The granted seeds and fertilisers are enough to cultivate 45,000 feddans, he explained to Radio Dabanga.
The African Development Bank stipulated these inputs be distributed free of charge to the farmers by the scheme's management, Mustafa said. "The seeds have been received but the fertilisers not."
He said that the African Development Bank implemented the grant through the World Food Programme and entrusted the purchase of fertilisers to the Agricultural Bank, not through the El Gezira Agricultural Scheme's own management.
The Agricultural Bank now refuses to hand the fertilisers to the scheme's management and instead demands the payment of SDG265 million first, which is the cost of transporting the fertilisers from Port Sudan plus administrative fees.
"Under the current circumstances, we do not have this amount," Mustafa said. "The Agricultural Bank rejected the scheme's management proposal to accept a check for in a month's time, so that we can receive the fertilisers, distribute them, and at the same time collect the transportation costs from the farmers."
He stressed that the support provided by the African Development Bank to the El Gezira Agricultural Scheme is equivalent to 52 per cent of the support provided to farms in the entire country.
It is significant, and that support is needed.
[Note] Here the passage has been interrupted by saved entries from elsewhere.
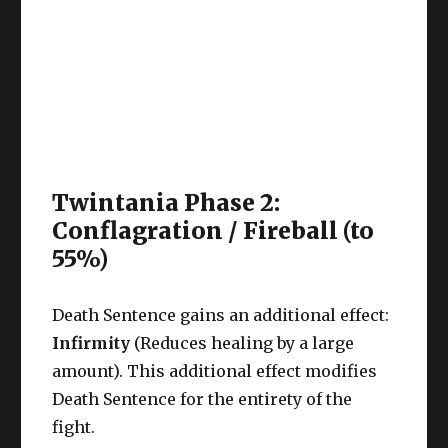
Twintania Phase 2:
Conflagration / Fireball (to
55%)
Death Sentence gains an additional effect:
Infirmity
(Reduces healing by a large
amount). This additional effect modifies
Death Sentence for the entirety of the
fight.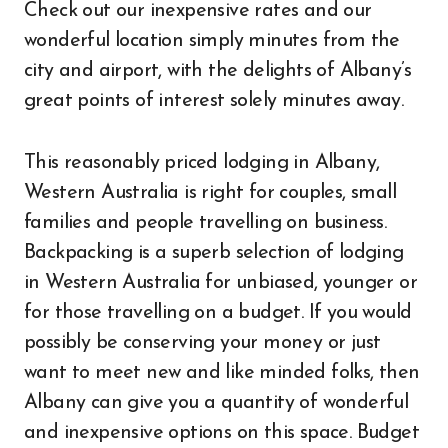
Check out our inexpensive rates and our
wonderful location simply minutes from the
city and airport, with the delights of Albany’s
great points of interest solely minutes away.
This reasonably priced lodging in Albany,
Western Australia is right for couples, small
families and people travelling on business.
Backpacking is a superb selection of lodging
in Western Australia for unbiased, younger or
for those travelling on a budget. If you would
possibly be conserving your money or just
want to meet new and like minded folks, then
Albany can give you a quantity of wonderful
and inexpensive options on this space. Budget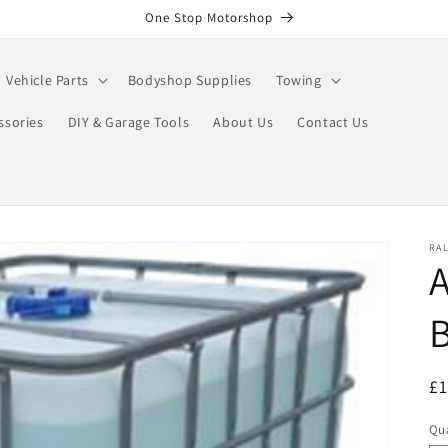
One Stop Motorshop
Vehicle Parts
Bodyshop Supplies
Towing
ssories
DIY & Garage Tools
About Us
Contact Us
RA
A
R
£1
pr
Qua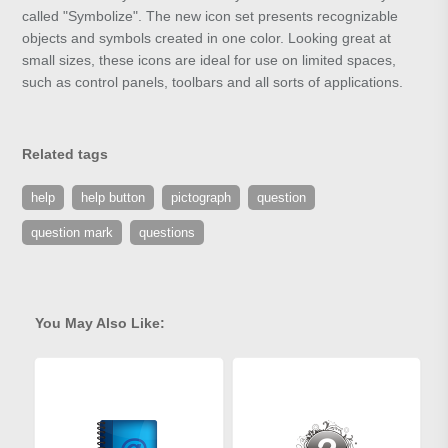
called "Symbolize". The new icon set presents recognizable
objects and symbols created in one color. Looking great at
small sizes, these icons are ideal for use on limited spaces,
such as control panels, toolbars and all sorts of applications.
Related tags
help
help button
pictograph
question
question mark
questions
You May Also Like: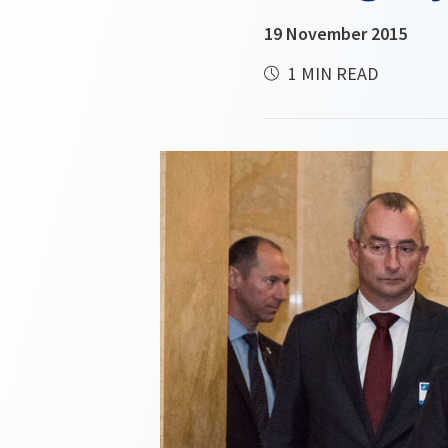
19 November 2015
1 MIN READ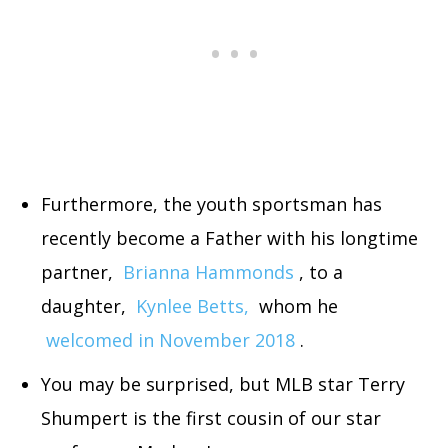
Furthermore, the youth sportsman has
recently become a Father with his longtime
partner,
Brianna Hammonds
, to a
daughter,
Kynlee Betts,
whom he
welcomed in November 2018
.
You may be surprised, but MLB star Terry
Shumpert is the first cousin of our star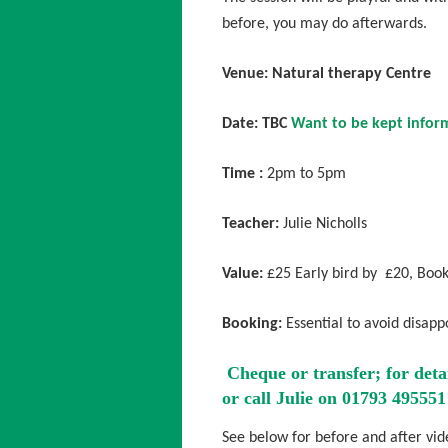
before, you may do afterwards.
Venue: Natural therapy Centre
Date: TBC
Want to be kept inform
Time :
2pm to 5pm
Teacher:
Julie Nicholls
Value:
£25 Early bird by £20, Book
Booking:
Essential to avoid disapp
Cheque or transfer; for deta
or call Julie on 01793 495551
See below for before and after vi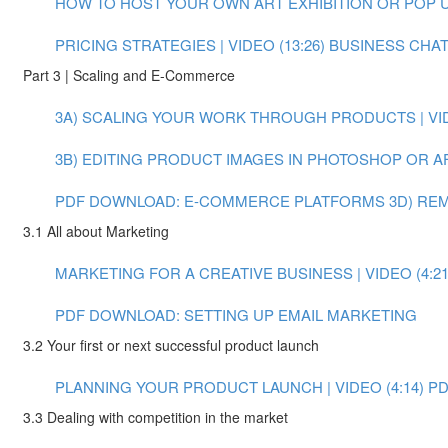
HOW TO HOST YOUR OWN ART EXHIBITION OR POP UP 
PRICING STRATEGIES | VIDEO (13:26)
BUSINESS CHAT:
Part 3 | Scaling and E-Commerce
3A) SCALING YOUR WORK THROUGH PRODUCTS | VIDE
3B) EDITING PRODUCT IMAGES IN PHOTOSHOP OR AFT
PDF DOWNLOAD: E-COMMERCE PLATFORMS
3D) RE
3.1 All about Marketing
MARKETING FOR A CREATIVE BUSINESS | VIDEO (4:21
PDF DOWNLOAD: SETTING UP EMAIL MARKETING
3.2 Your first or next successful product launch
PLANNING YOUR PRODUCT LAUNCH | VIDEO (4:14)
PD
3.3 Dealing with competition in the market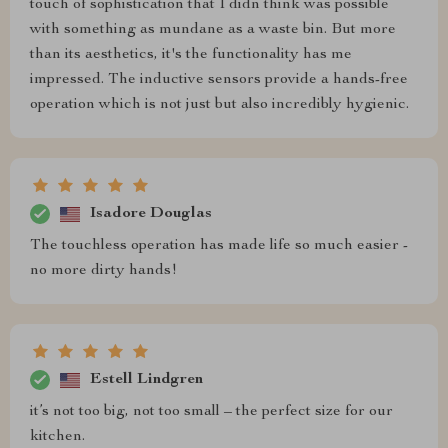
touch of sophistication that I didn think was possible
with something as mundane as a waste bin. But more
than its aesthetics, it's the functionality has me
impressed. The inductive sensors provide a hands-free
operation which is not just but also incredibly hygienic.
Isadore Douglas
The touchless operation has made life so much easier -
no more dirty hands!
Estell Lindgren
it’s not too big, not too small – the perfect size for our
kitchen.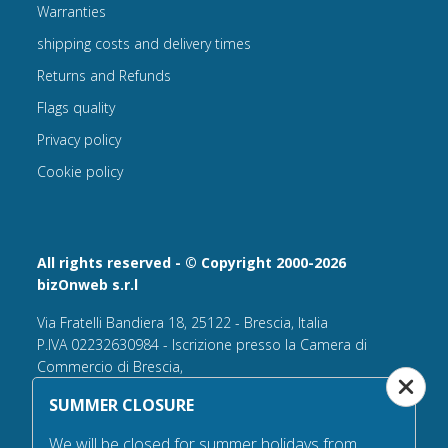
Warranties
shipping costs and delivery times
Returns and Refunds
Flags quality
Privacy policy
Cookie policy
All rights reserved - © Copyright 2000-2026
bizOnweb s.r.l
Via Fratelli Bandiera 18, 25122 - Brescia, Italia
P.IVA 02232630984 - Iscrizione presso la Camera di
Commercio di Brescia,
n° REA 432569 Capitale sociale versato Euro 25.000,00.
SUMMER CLOSURE
Tel +39.030 6394506
We will be closed for summer holidays from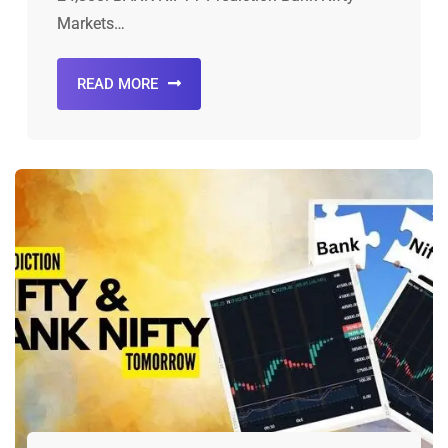
Markets…
READ MORE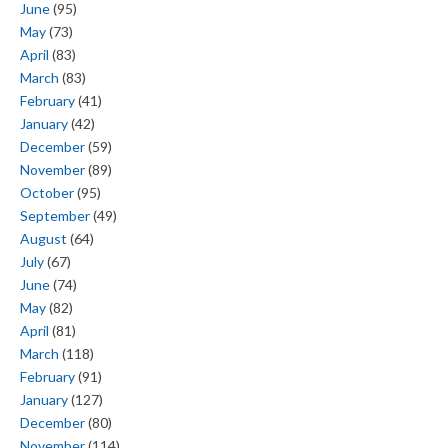
June
(95)
May
(73)
April
(83)
March
(83)
February
(41)
January
(42)
December
(59)
November
(89)
October
(95)
September
(49)
August
(64)
July
(67)
June
(74)
May
(82)
April
(81)
March
(118)
February
(91)
January
(127)
December
(80)
November
(114)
Without fertilisers, farmers cannot cultivate their crops and the harvest might fail. The farmlands of the El Gezira Agricultural Scheme were of immense economic importance to Sudan in the past and still are.
"The El Gezira Scheme now lacks the capacity to even begin its cultivation process, while in the past it was achieving self-sufficiency for Sudan by the export of seeds and cotton, bringing in hard currency to the country's treasury," he stated.
Two months ago, farmers and livestock owners involved in the El Gezira Agricultural Scheme discussed unionising to defend their interests and address economic liberalisation of land ownership. Seven years ago, the Farmers Union was disbanded by the Al Bashir regime in Sudan.
Remnants of the former regime have been accused of sabotaging the irrigation scheme and of mismanagement, corruption, embezzlement, and looting of the scheme's resources. In late 2014, dictator Omar Al Bashir described the scheme as "a burden on the country's budget" and worked to transfer land ownership to the private sector and foreign investors and disbanded the Farmers Union.